Simon Willison’s Weblog: DeepSeek_V3.pdf

Source URL: https://simonwillison.net/2024/Dec/26/deepseek-v3/#atom-everything
Source: Simon Willison’s Weblog
Title: DeepSeek_V3.pdf

Feedly Summary: DeepSeek_V3.pdf
The DeepSeek v3 paper (and model card) are out, after yesterday’s mysterious release of the undocumented model weights.
Plenty of interesting details in here. The model pre-trained on 14.8 trillion “high-quality and diverse tokens" (not otherwise documented).

Following this, we conduct post-training, including Supervised Fine-Tuning (SFT) and Reinforcement Learning (RL) on the base model of DeepSeek-V3, to align it with human preferences and further unlock its potential. During the post-training stage, we distill the reasoning capability from the DeepSeek-R1 series of models, and meanwhile carefully maintain the balance between model accuracy and generation length.

By far the most interesting detail though is how much the training cost. DeepSeek v3 trained on 2,788,000 H800 GPU hours at an estimated cost of $5,576,000. For comparison, Meta AI’s Llama 3.1 405B (smaller than DeepSeek v3’s 685B parameters) trained on 11x that – 30,840,000 GPU hours, also on 15 trillion tokens.
DeepSeek v3 benchmarks comparably to Claude 3.5 Sonnet, indicating that it’s now possible to train a frontier-class model (at least for the 2024 version of the frontier) for less than $6 million!
DeepSeek also announced their API pricing. From February 8th onwards:

Input: $0.27/million tokens ($0.07/million tokens with cache hits)
Output: $1.10/million tokens

Claude 3.5 Sonnet is currently $3/million for input and $15/million for output, so if the models are indeed of equivalent quality this is a dramatic new twist in the ongoing LLM pricing wars.
Via @deepseek_ai
Tags: deepseek, training-data, llms, ai, generative-ai, llm-pricing, llama, meta

AI Summary and Description: Yes

Summary: The release of the DeepSeek v3 paper introduces a significant advancement in LLM technology, particularly with its impressive training costs and performance metrics. This innovation could reshape the competitive landscape of AI models, especially regarding cost efficiency and capability.

Detailed Description:
The DeepSeek v3 paper details the introduction of a new language model, highlighting several key aspects that impact the fields of AI and generative AI security:

– **Training Scale and Cost**:
– DeepSeek v3 was trained using 2,788,000 H800 GPU hours, amounting to an estimated cost of $5,576,000. This positions it as a cost-effective option for frontier-class AI models, especially when compared to Meta AI’s Llama 3.1, which incurred 30,840,000 GPU hours for a significantly higher training cost.

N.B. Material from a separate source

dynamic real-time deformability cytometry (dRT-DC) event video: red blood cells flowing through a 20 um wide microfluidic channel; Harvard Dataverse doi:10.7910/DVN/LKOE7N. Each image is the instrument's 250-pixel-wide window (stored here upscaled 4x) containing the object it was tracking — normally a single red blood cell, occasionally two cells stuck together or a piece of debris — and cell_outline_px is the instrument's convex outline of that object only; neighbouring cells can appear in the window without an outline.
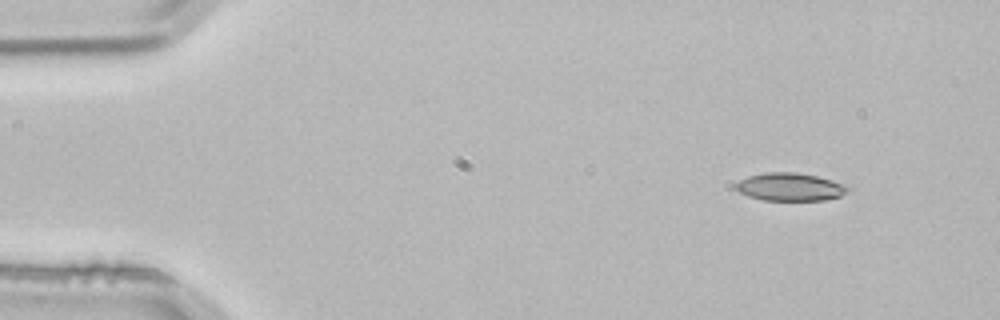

– **Model Specifications**:
– DeepSeek v3 features 685 billion parameters and was pre-trained on 14.8 trillion high-quality tokens.
– The model underwent extensive post-training refinements through Supervised Fine-Tuning (SFT) and Reinforcement Learning (RL), enhancing its reasoning capability while balancing accuracy and generation length.

– **Benchmarking Performance**:
– The performance of DeepSeek v3 is on par with that of Claude 3.5 Sonnet, indicating it can compete effectively in terms of quality.

– **API Pricing**:
– Starting February 8th, the API pricing for DeepSeek has been set at $0.27 per million input tokens and $1.10 per million output tokens, which is substantially lower compared to Claude 3.5 Sonnet’s pricing of $3 for input and $15 for output. This pricing strategy signals potential shifts in the generative AI market.

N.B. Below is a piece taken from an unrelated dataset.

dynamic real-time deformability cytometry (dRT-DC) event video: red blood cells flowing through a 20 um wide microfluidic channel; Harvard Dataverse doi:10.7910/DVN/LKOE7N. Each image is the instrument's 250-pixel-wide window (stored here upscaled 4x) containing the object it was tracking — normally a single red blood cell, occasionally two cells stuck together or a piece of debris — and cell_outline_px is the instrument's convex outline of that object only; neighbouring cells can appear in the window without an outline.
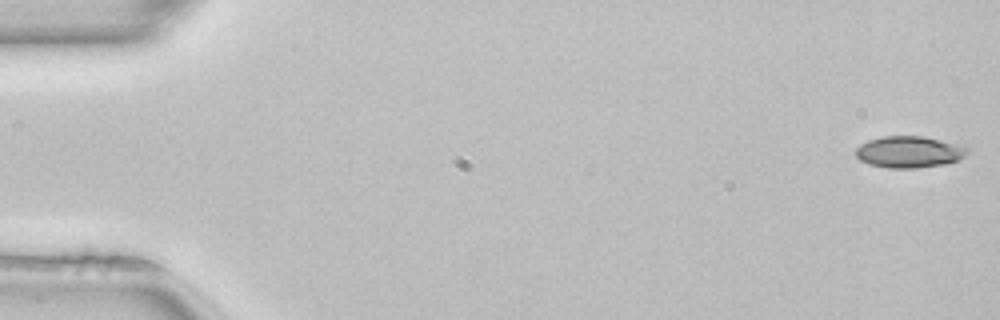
{"species": "common noctule bat (a hibernating species)", "species_latin": "Nyctalus noctula", "temperature_condition": "room temperature", "stored_images_in_passage": 51, "camera_frame_rate_fps": 3000, "um_per_image_px": 0.085, "animal": {"sex": "female", "body_mass_g": 22.7, "forearm_length_mm": 54.2}, "frame": {"image": 1, "passage_image": 1, "time_ms": 0.0, "image_size_px": [1000, 320], "cell_outline_px": [[968, 152], [960, 160], [944, 164], [916, 168], [888, 168], [868, 164], [860, 160], [856, 156], [856, 148], [860, 144], [868, 140], [884, 136], [924, 136], [964, 144], [968, 148]], "centroid_in_image_um": [77.32, 12.9], "position_along_channel_um": 7.7, "area_um2": 20.87}}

– **Implications for AI Industry**:
– The advancements in model training and cost efficiency could encourage wider adoption of such models across various sectors, while also raising the stakes in the competitive LLM market.

This analysis reveals how the developments in DeepSeek v3 could create significant implications for professionals in AI, as well as for those focusing on security, privacy, and compliance in deploying cutting-edge generative AI technologies. With pricing becoming increasingly competitive, organizations may need to consider both quality and cost-effectiveness in their AI deployments.